L’idée d’un arrêt de la stérilisation du SMP fait son chemin au sein de la BCE
La nouvelle baisse surprise de l’inflation en janvier et la poursuite des tensions sur le marché monétaire, deux conditions évoquées le mois dernier par Mario Draghi comme pouvant déclencher une action de la BCE, ont renforcé cette probabilité auprès des acteurs de marché. Si la plupart d’entre eux privilégient toujours un statu quo lors de la réunion de demain, ils anticipent désormais un nouveau geste dès le mois prochain.
Or, la levée des réticences de la Bundesbank vis-à-vis d’un arrêt éventuel de la stérilisation du programme de rachats d’obligations (SMP) ouvre une fenêtre de tir pour la BCE.
En libérant 180 milliards d’euros de liquidités supplémentaires, cette mesure serait «la plus efficace pour doubler l’excès de liquidité, au moins temporairement, et donc apaiser les tensions sur les taux courts qui pourraient refaire surface dès cette semaine, suite au retrait de 45 milliards de liquidité excédentaire via les opérations de MRO (main refinancing operations) et justement la stérilisation totale du SMP», selon Frederik Ducrozet, économiste chez CA CIB. La possibilité d’une stérilisation partielle grâce à une baisse du taux de soumission maximal (actuellement 0,25%) est également évoquée.

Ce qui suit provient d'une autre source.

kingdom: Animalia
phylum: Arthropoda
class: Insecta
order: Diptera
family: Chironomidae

Cette mesure permettrait en outre à la BCE de conserver des marges de manœuvre sur ses taux, pour ne les utiliser qu’en cas d’accroissement significatif du risque déflationniste, selon Natixis. L’autorité publiera le 13 février les résultats de son enquête auprès des prévisionnistes professionnels qui éclairera sur les risques de décrochage des anticipations d’inflation à moyen et long terme, boussole de la BCE. Pour le moment, les banquiers centraux européens se montrent réticents à un passage du taux de dépôt en territoire négatif.

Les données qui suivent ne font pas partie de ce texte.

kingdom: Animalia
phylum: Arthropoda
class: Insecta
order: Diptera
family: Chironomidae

L’arrêt total ou partiel de la stérilisation du SMP aurait néanmoins un effet temporaire, puisqu’il incite les banques commerciales à diminuer leur demande lors des opérations principales de refinancement et/ou à accélérer leurs remboursements de refinancements à très long terme (VLTRO), ce qui compenserait progressivement le supplément de liquidité. Il pourrait en outre créer un malentendu sur les marchés : ceux-ci pourraient le considérer comme un prélude au futur lancement d’un QE. Alors que la Bundesbank l’envisage comme «une concession pour ne pas devoir accepter des taux négatifs ou, pire, des rachats d’actifs», estime Frederik Ducrozet.